__Task statement__
If a line of the data below contains the string "with", count it, then state the total alone.
Top of Source records
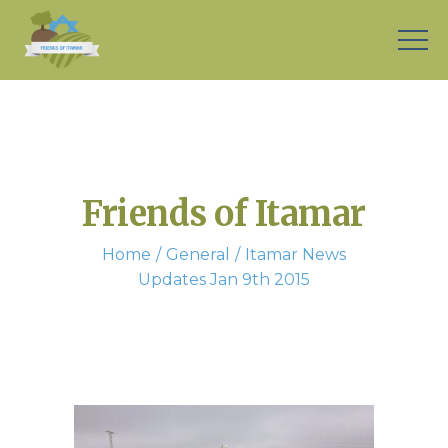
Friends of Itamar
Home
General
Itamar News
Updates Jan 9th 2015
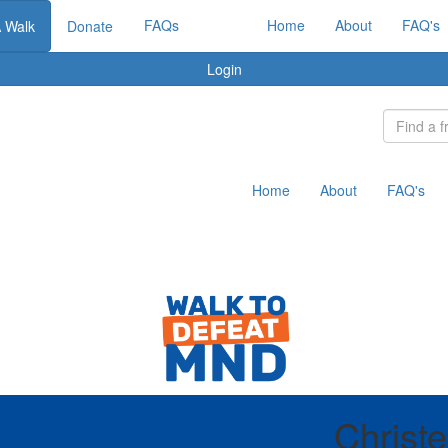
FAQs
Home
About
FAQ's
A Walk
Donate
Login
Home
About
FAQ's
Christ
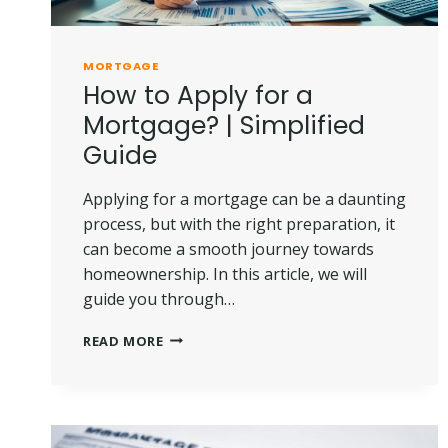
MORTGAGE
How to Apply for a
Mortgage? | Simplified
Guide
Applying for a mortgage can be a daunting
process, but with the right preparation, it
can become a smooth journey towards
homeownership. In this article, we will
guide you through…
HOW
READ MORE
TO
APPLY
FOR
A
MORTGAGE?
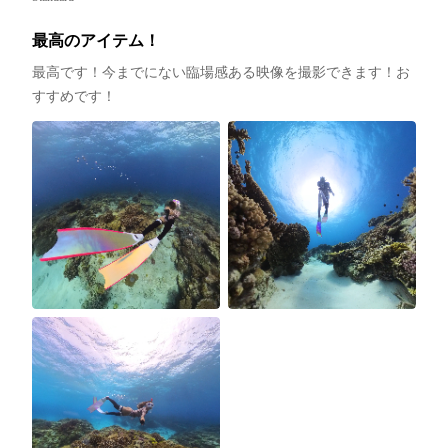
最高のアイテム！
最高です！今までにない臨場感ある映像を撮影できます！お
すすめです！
Bottom of Source records
Top of Source records
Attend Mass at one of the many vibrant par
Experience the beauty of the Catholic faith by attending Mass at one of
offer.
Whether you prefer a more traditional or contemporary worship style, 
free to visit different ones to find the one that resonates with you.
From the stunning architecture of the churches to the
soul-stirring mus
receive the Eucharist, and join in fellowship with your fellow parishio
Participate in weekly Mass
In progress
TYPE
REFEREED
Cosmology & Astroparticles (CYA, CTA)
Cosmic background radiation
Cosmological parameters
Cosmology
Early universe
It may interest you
Bottom of Source records
Top of Source records
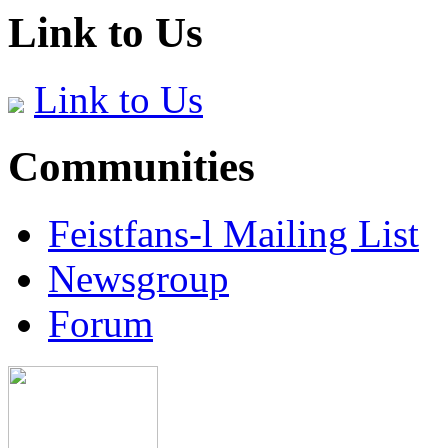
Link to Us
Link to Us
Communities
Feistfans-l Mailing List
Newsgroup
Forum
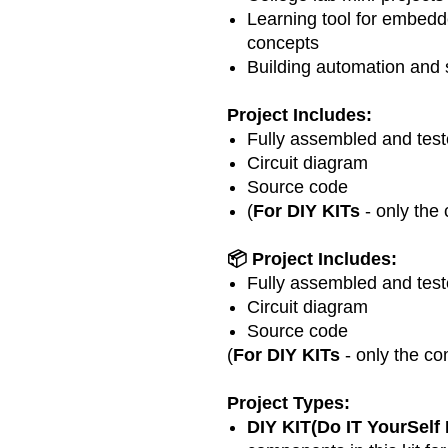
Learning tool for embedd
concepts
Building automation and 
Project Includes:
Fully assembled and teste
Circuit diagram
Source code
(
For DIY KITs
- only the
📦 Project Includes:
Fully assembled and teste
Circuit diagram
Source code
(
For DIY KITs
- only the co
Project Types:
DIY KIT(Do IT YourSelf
Bottom of Source records
__Exercise response__
3